* [Источник]:
#####

Страница 37 из 42
Что же, скажет читатель, оставив один журнал, всегда можно найти другой. Белинский переселился в “Современник”, Писарев – в “Отечественные записки”…
Подобное рассуждение доказывает полное незнакомство с психологией журналиста. Как моряк привязывается к своему кораблю и находит его самым красивым из всех, как каждый из нас привязывается к своему дому, земледелец к своей пашне и своему хозяйству – так и журналист к своему журналу. Лишь работая в нем, чувствует он полноту свободы. У него уже есть своя публика, свои поклонники, которые привыкли к нему, понимают его с полуслова, извинят ему оплошность, лучше других оценят его достоинства. В своем журнале ему уже не приходится тратить силы на “обживание”; на новом месте это необходимо. Не всегда к тому же бывает легким делом отыскать новое место. Так случилось и с Писаревым.

#####

* [Собранные данные]:
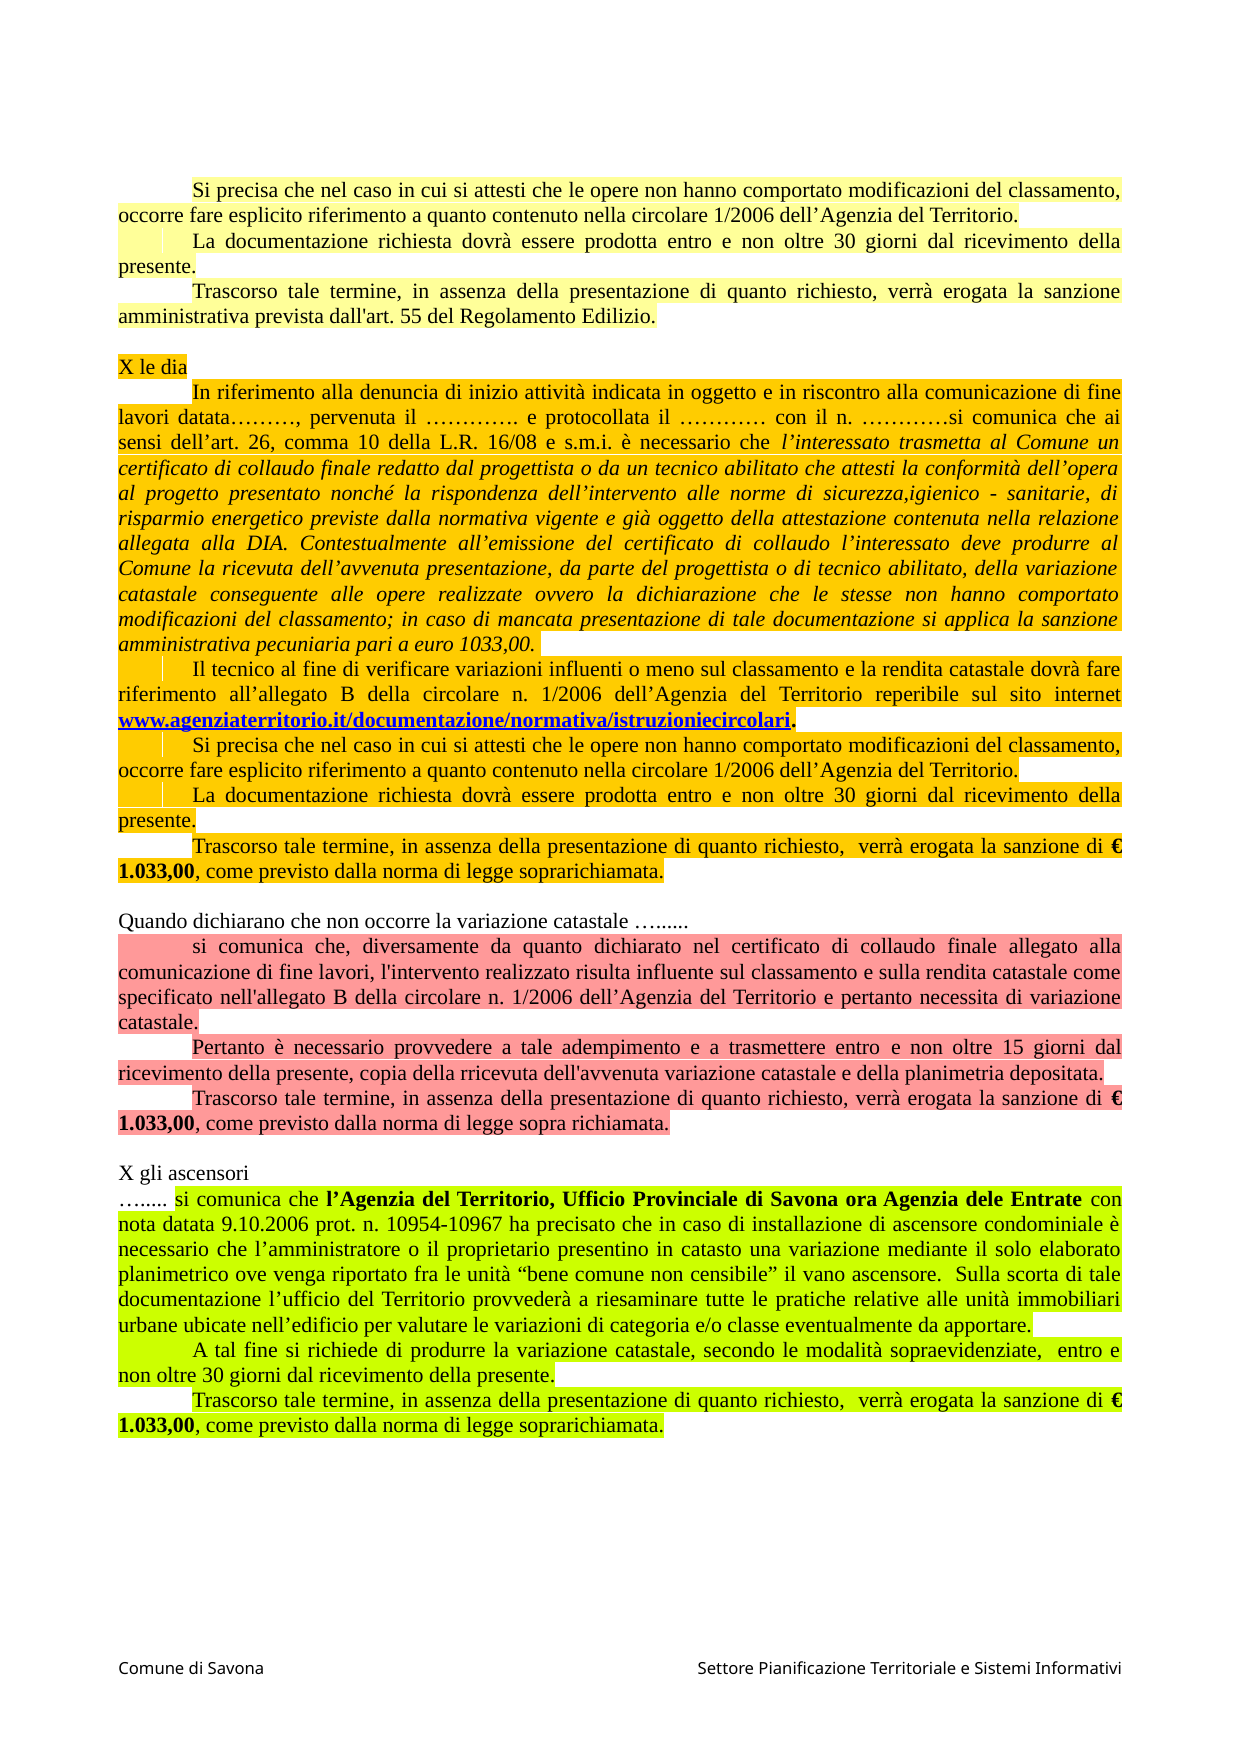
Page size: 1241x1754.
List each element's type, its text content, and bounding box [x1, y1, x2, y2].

#####

* [Письменное задание A]:
Согласуются ли с отрывком о журналисте и его журнале следующие утверждения? Ответьте «да» или «нет» и приведите точную цитату из отрывка, на которой основан ответ.
(i) Белинский перешел в «Современник».
(ii) Полноту свободы журналист чувствует, только когда работает в новом журнале.
(iii) Найти новое место журналисту всегда легко.
* [Письменное задание B]:
Перепишите из отрывка о журналисте и его журнале фрагмент от «Страница 37 из» до «и с Писаревым.» включительно.

* [Решение A]:
(i) Да: «Белинский переселился в “Современник”».
(ii) Нет: «Лишь работая в нем, чувствует он полноту свободы».
(iii) Нет: «Не всегда к тому же бывает легким делом отыскать новое место».

* [Решение B]:
Страница 37 из 42
Что же, скажет читатель, оставив один журнал, всегда можно найти другой. Белинский переселился в “Современник”, Писарев – в “Отечественные записки”…
Подобное рассуждение доказывает полное незнакомство с психологией журналиста. Как моряк привязывается к своему кораблю и находит его самым красивым из всех, как каждый из нас привязывается к своему дому, земледелец к своей пашне и своему хозяйству – так и журналист к своему журналу. Лишь работая в нем, чувствует он полноту свободы. У него уже есть своя публика, свои поклонники, которые привыкли к нему, понимают его с полуслова, извинят ему оплошность, лучше других оценят его достоинства. В своем журнале ему уже не приходится тратить силы на “обживание”; на новом месте это необходимо. Не всегда к тому же бывает легким делом отыскать новое место. Так случилось и с Писаревым.